(Dataset records begins)

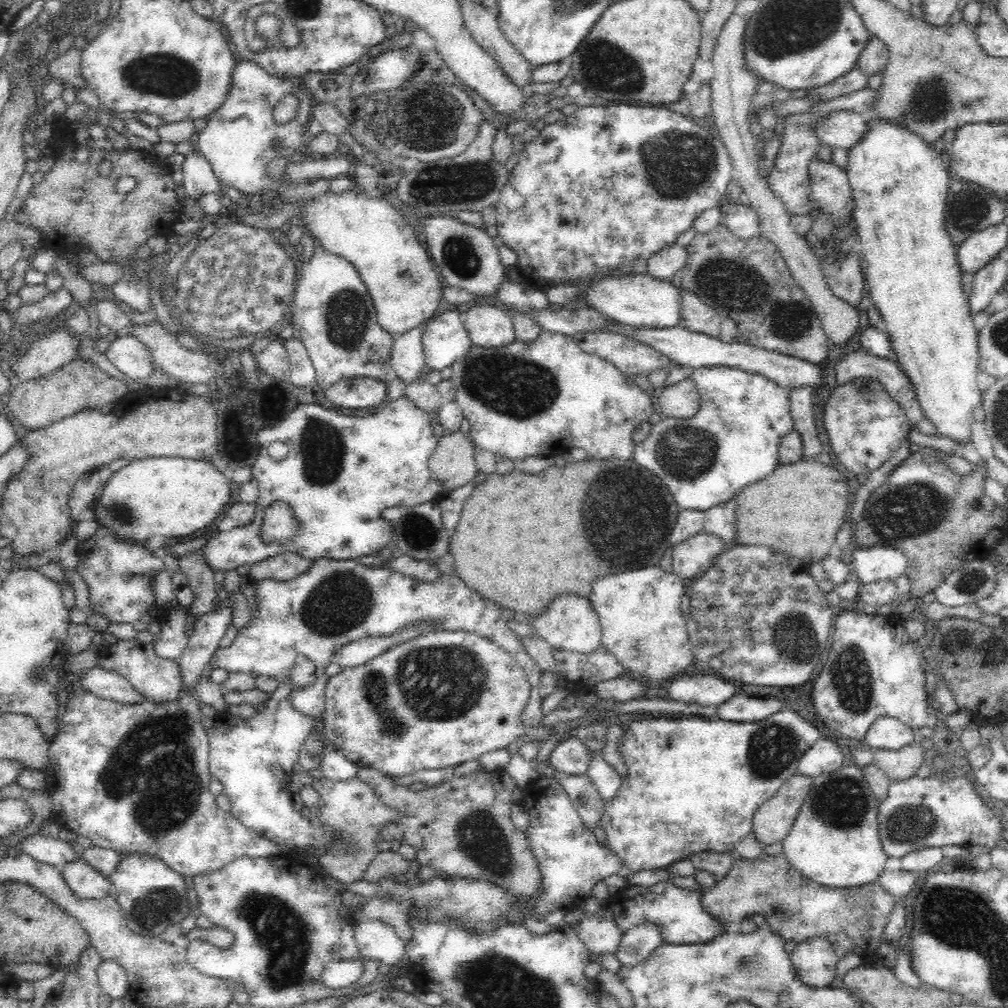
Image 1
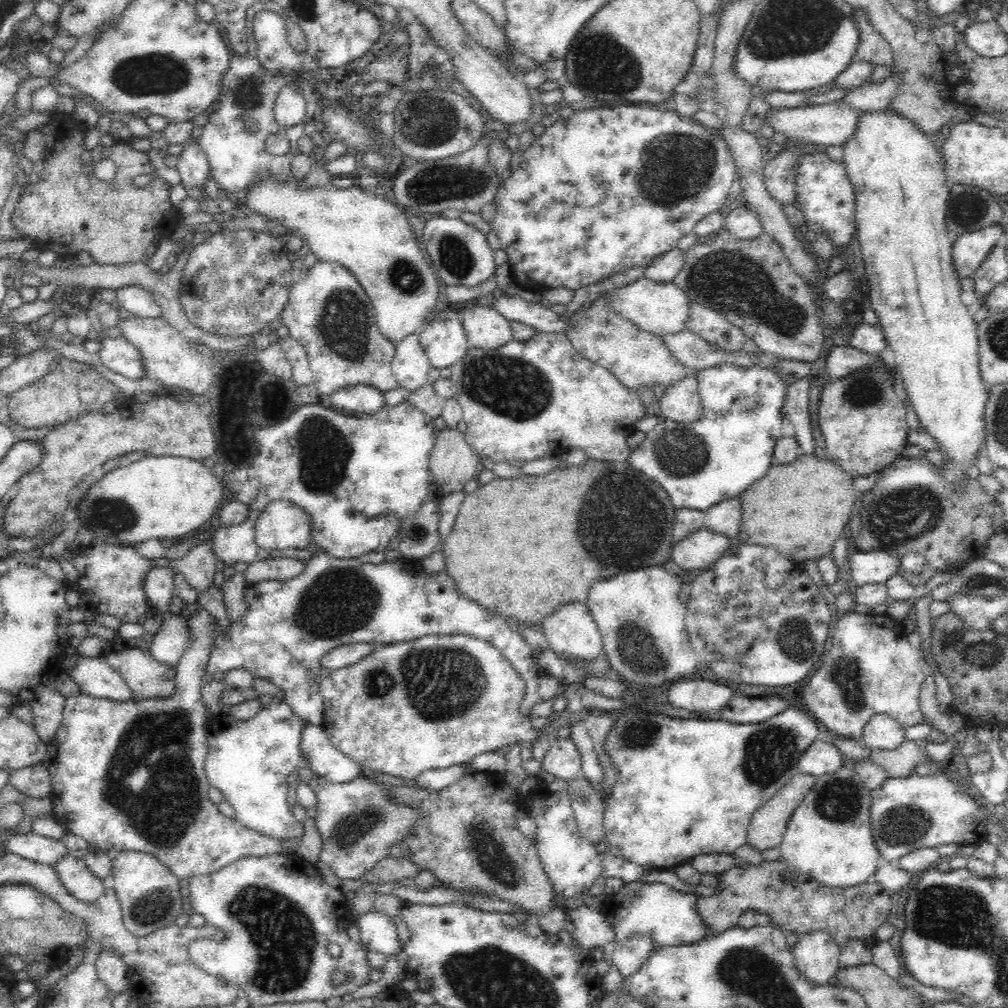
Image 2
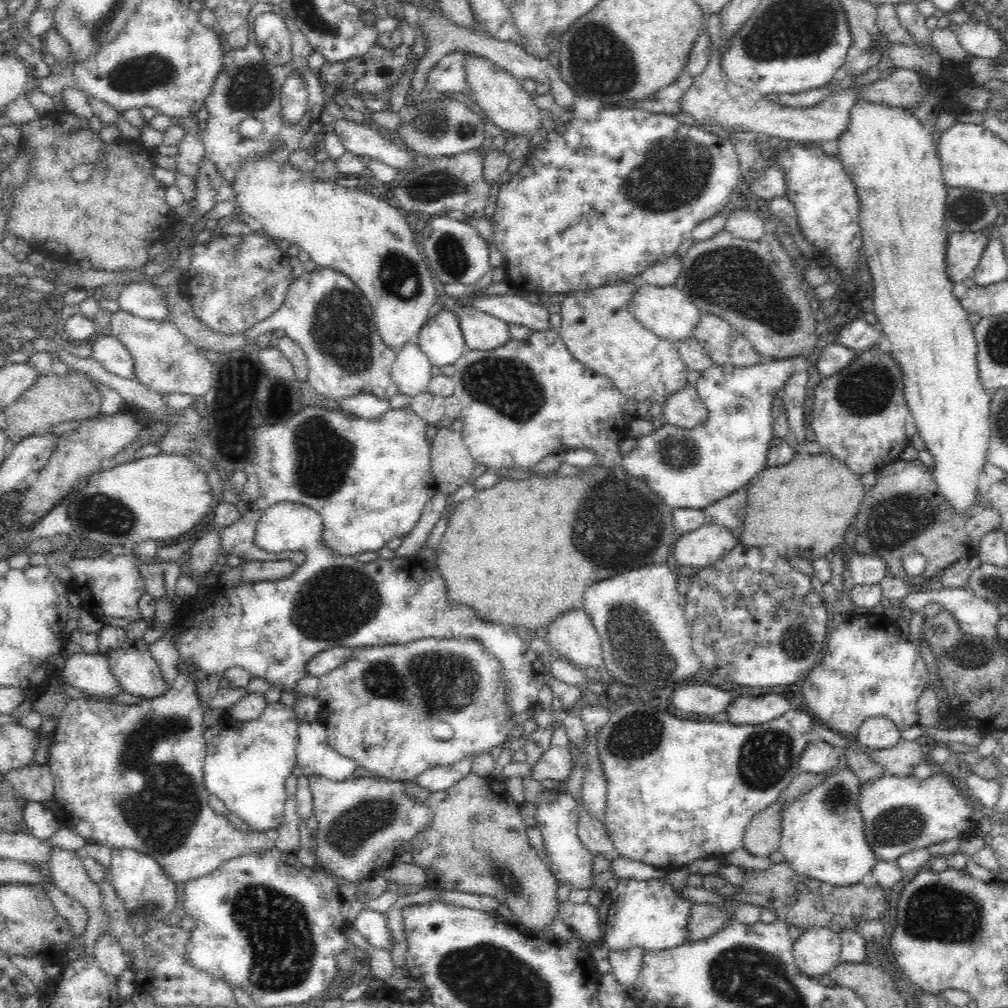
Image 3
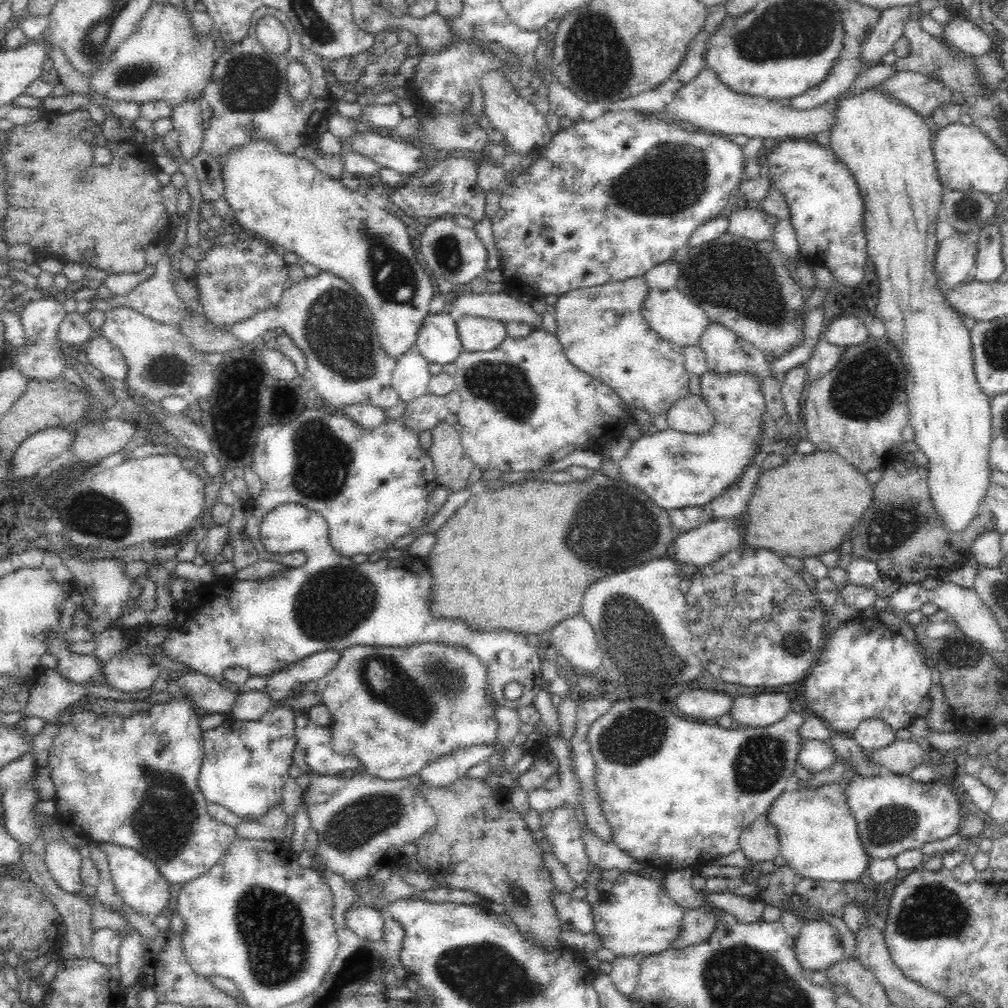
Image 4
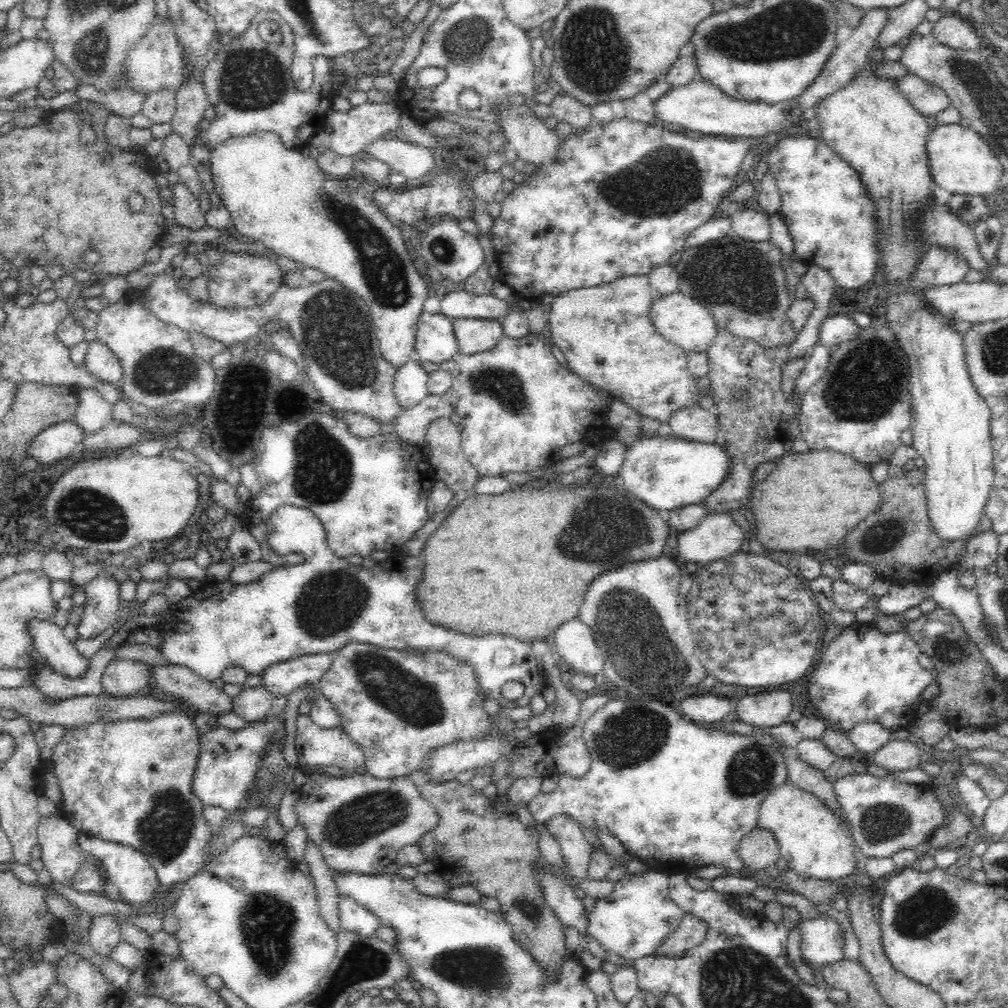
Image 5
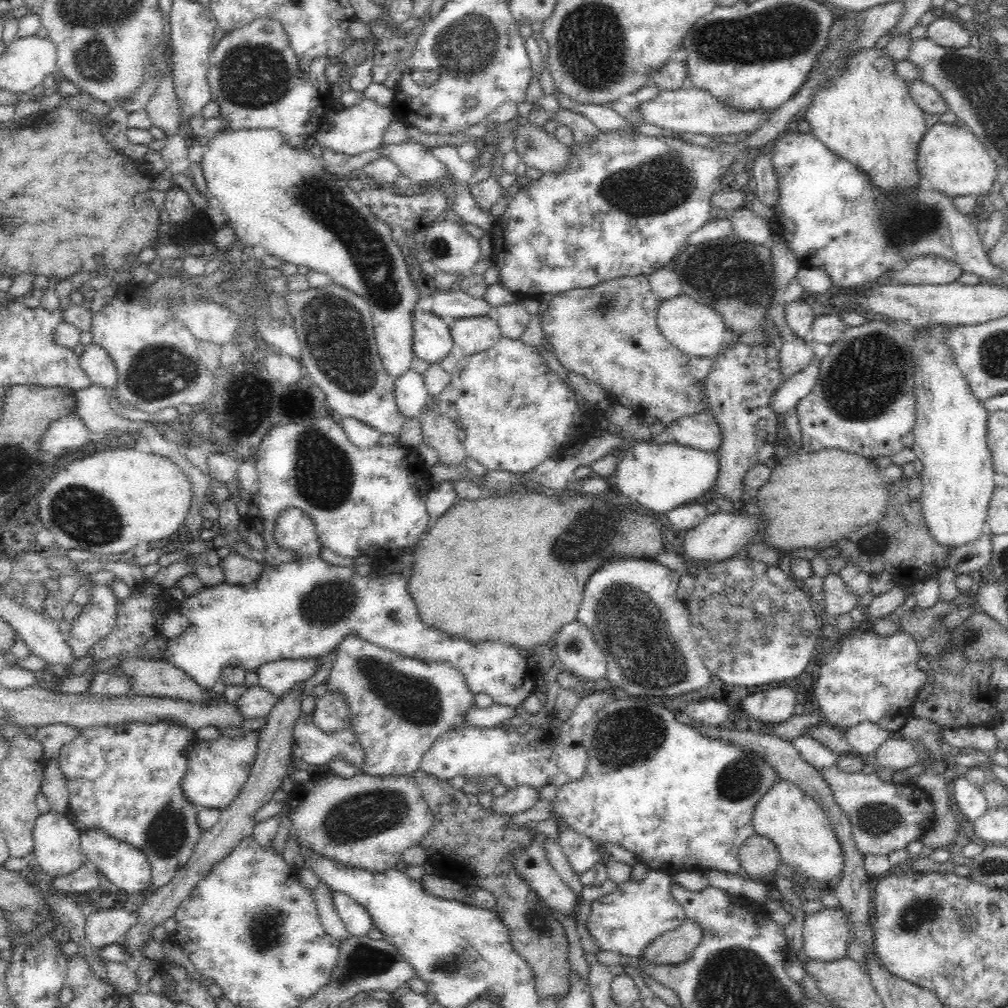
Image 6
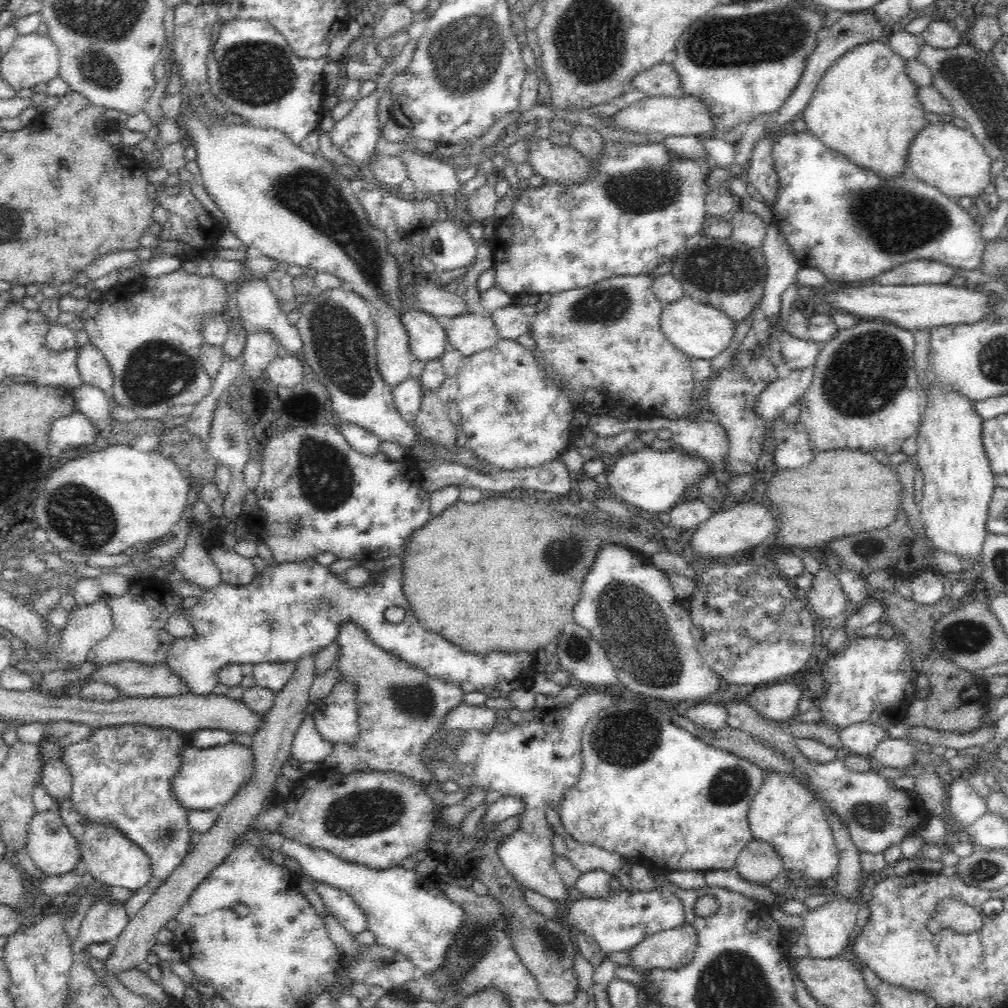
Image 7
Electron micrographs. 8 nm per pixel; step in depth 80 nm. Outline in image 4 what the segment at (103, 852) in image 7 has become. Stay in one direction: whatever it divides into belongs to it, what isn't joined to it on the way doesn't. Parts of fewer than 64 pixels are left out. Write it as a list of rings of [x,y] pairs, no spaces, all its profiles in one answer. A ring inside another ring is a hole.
[[[95,842],[95,846],[105,852],[110,868],[113,885],[118,890],[123,902],[132,906],[136,912],[151,919],[161,913],[166,913],[170,900],[170,883],[162,877],[154,862],[133,848],[126,848],[112,842]]]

(Dataset records ends)

Reproduce the listing above exactly, but skip the pictures.

> Solution
Image 1
Image 2
Image 3
Image 4
Image 5
Image 6
Image 7
Electron micrographs. 8 nm per pixel; step in depth 80 nm. Outline in image 4 what the segment at (103, 852) in image 7 has become. Stay in one direction: whatever it divides into belongs to it, what isn't joined to it on the way doesn't. Parts of fewer than 64 pixels are left out. Write it as a list of rings of [x,y] pairs, no spaces, all its profiles in one answer. A ring inside another ring is a hole.
[[[95,842],[95,846],[105,852],[110,868],[113,885],[118,890],[123,902],[132,906],[136,912],[151,919],[161,913],[166,913],[170,900],[170,883],[162,877],[154,862],[133,848],[126,848],[112,842]]]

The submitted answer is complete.